Sedangkan Iwan, gerakannya lambat dan koordinasinya mulai goyah, tapi mentalnya masih berfungsi dengan baik. Dari ketiganya, saya pikir Misirin adalah yang paling mungkin berhasil mencapai puncak.
Karena kemerosotan mental Asmujiono yang semakin mengkhawatirkan, saya lalu minta Dr. Vinogradski untuk mengawalnya. Saya minta dia untuk secara medis terus mengawasi kondisi Asmujiono.
Bashkirov dan Misirin berjalan paling depan, saya bersama Iwan mengikuti dan paling belakang adalah Asmujiono yang terus dikawal Dr.

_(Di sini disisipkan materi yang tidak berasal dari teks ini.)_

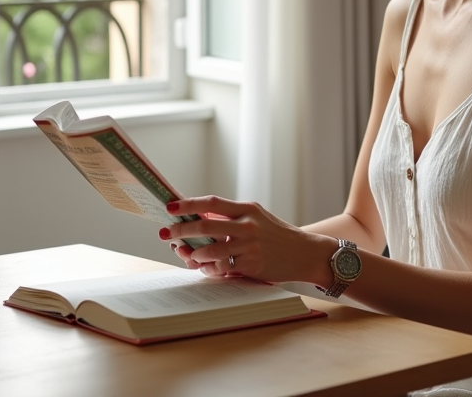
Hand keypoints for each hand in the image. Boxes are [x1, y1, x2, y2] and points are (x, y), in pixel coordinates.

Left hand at [161, 196, 336, 284]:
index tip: (170, 206)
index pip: (212, 203)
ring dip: (195, 254)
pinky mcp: (252, 265)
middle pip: (206, 227)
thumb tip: (199, 219)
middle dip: (182, 230)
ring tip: (188, 255)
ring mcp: (250, 246)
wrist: (304, 253)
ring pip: (211, 251)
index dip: (189, 204)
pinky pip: (223, 268)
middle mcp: (248, 226)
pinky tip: (205, 268)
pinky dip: (210, 269)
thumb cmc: (276, 235)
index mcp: (247, 209)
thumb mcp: (257, 218)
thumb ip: (231, 217)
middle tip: (167, 233)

Vinogradski.
Saya tahu ketiga pendaki ini semuanya ingin mencapai puncak. Tapi - demi suksesnya ekspedisi dan keselamatan team - satu pendaki saja yang akan saya pandu hingga puncak, yang lain kembali turun. Saya akan putuskan siapa yang ke puncak setelah sampai di bagian atas Hillary Step.

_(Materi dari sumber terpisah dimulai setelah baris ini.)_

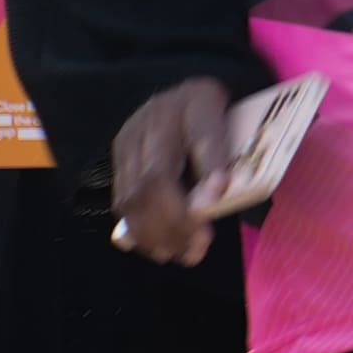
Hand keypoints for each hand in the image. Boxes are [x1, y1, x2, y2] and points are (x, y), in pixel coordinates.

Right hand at [105, 77, 255, 264]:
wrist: (181, 98)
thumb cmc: (217, 117)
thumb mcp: (235, 122)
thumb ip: (233, 155)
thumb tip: (225, 197)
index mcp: (198, 100)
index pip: (204, 133)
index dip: (211, 164)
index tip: (220, 194)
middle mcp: (158, 117)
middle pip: (157, 176)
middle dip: (176, 220)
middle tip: (197, 249)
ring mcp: (131, 138)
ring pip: (133, 194)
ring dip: (156, 234)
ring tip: (182, 254)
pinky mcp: (117, 157)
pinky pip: (121, 201)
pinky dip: (139, 231)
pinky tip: (160, 248)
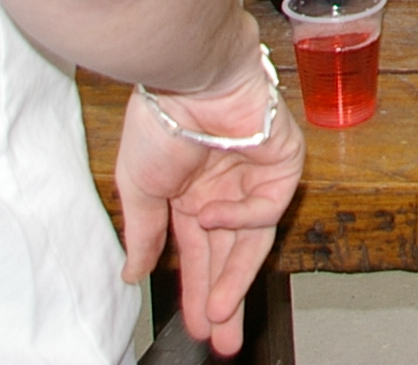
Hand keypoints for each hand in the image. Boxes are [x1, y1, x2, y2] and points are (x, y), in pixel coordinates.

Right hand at [116, 46, 303, 356]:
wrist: (190, 78)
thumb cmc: (160, 121)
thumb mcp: (140, 189)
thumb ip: (144, 235)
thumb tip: (134, 276)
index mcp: (191, 193)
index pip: (199, 252)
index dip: (197, 290)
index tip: (196, 327)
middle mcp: (226, 188)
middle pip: (231, 254)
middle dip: (224, 298)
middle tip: (222, 340)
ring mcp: (257, 175)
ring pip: (252, 240)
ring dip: (236, 277)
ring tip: (219, 311)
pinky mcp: (283, 162)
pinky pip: (267, 206)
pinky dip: (239, 216)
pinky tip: (210, 212)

Kondisi punggungan menjelang Hillary Step ini terlihat berbeda dengan tahun lalu. Sekarang terlihat salju jauh lebih tebal, membuat jalur tampak seperti lebih curam.

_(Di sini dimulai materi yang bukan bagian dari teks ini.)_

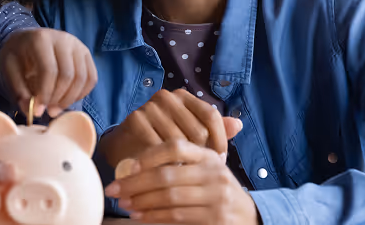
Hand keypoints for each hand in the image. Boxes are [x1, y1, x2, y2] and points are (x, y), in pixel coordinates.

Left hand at [0, 28, 97, 117]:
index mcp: (41, 38)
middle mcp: (63, 38)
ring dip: (70, 99)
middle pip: (68, 75)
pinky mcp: (85, 53)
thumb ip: (19, 90)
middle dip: (58, 98)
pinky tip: (66, 99)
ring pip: (82, 78)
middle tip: (47, 111)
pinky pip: (91, 78)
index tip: (37, 110)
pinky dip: (81, 93)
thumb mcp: (9, 69)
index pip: (49, 70)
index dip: (45, 93)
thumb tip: (31, 111)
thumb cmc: (17, 55)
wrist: (27, 39)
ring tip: (56, 107)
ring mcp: (77, 45)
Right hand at [99, 89, 242, 164]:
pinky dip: (164, 164)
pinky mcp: (135, 119)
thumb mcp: (190, 133)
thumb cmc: (163, 139)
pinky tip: (166, 174)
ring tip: (184, 176)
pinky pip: (158, 147)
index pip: (211, 115)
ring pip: (179, 141)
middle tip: (200, 172)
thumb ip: (214, 129)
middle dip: (201, 155)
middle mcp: (167, 96)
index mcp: (184, 96)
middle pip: (197, 130)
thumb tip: (239, 124)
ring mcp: (149, 106)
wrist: (125, 146)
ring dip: (183, 163)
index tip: (221, 161)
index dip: (219, 140)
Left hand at [105, 140, 258, 224]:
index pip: (175, 147)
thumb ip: (178, 165)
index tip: (128, 166)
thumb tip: (132, 166)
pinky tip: (140, 216)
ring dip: (141, 202)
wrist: (249, 217)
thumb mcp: (205, 171)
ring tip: (124, 204)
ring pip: (169, 197)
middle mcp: (214, 173)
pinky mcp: (216, 219)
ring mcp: (217, 197)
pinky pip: (176, 216)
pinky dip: (154, 216)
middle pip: (166, 175)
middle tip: (114, 189)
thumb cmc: (216, 191)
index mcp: (208, 156)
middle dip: (135, 184)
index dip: (148, 155)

Saat melewati jalur ini, Iwan salah menapakkan kaki dan hampir terjatuh, secara reflek meraih tali pengaman yang sudah usang untuk berpegangan. Ini jelas berbahaya.
Saya lalu menunjukkan cara menggunakan kapak es dengan benar. Di sini saya baru sadar bahwa saya sedang berhadapan dengan orang yang belum pernah melihat salju sampai 4 bulan yang lalu.
Sebenarnya kami sudah merencanakan pemasangan tali baru di bagian jalur ini, sehingga tidak perlu menggunakan kapak es saat melewatinya. Sekarang, saat anak muda pemberani ini berusaha untuk berdiri, saya harus memberikan kursus kilat teknik pemakaian kapak es. Perlahan, Iwan akhirnya bisa berdiri dan kembali ke jalur pendakian.